*** Opening of SUPPLIED DATA ***
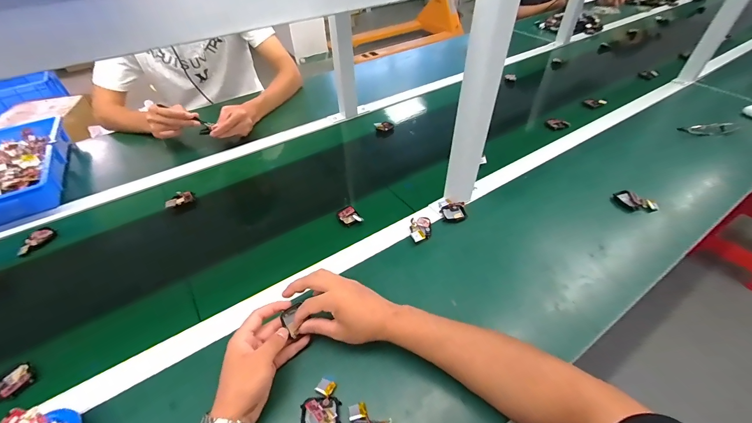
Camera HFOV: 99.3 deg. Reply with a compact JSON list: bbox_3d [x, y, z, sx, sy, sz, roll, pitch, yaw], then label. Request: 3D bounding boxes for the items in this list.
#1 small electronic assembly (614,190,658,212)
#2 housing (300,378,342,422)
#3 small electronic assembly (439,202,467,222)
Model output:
[{"bbox_3d":[0.506,-0.019,0.622,0.071,0.020,0.031,33,55,30],"label":"small electronic assembly"},{"bbox_3d":[-0.068,0.238,0.394,0.046,0.020,0.057,-3,46,0],"label":"housing"},{"bbox_3d":[0.151,0.001,0.617,0.044,0.019,0.038,-6,46,-4],"label":"small electronic assembly"}]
*** Close of SUPPLIED DATA ***
WHAT THE EXERCISE ASKS: Could you restate every record above word for word, leaving the pictures out?

RESPONSE TO THE EXERCISE:
Camera HFOV: 99.3 deg. Reply with a compact JSON list: bbox_3d [x, y, z, sx, sy, sz, roll, pitch, yaw], then label. Request: 3D bounding boxes for the items in this list.
#1 small electronic assembly (614,190,658,212)
#2 housing (300,378,342,422)
#3 small electronic assembly (439,202,467,222)
Model output:
[{"bbox_3d":[0.506,-0.019,0.622,0.071,0.020,0.031,33,55,30],"label":"small electronic assembly"},{"bbox_3d":[-0.068,0.238,0.394,0.046,0.020,0.057,-3,46,0],"label":"housing"},{"bbox_3d":[0.151,0.001,0.617,0.044,0.019,0.038,-6,46,-4],"label":"small electronic assembly"}]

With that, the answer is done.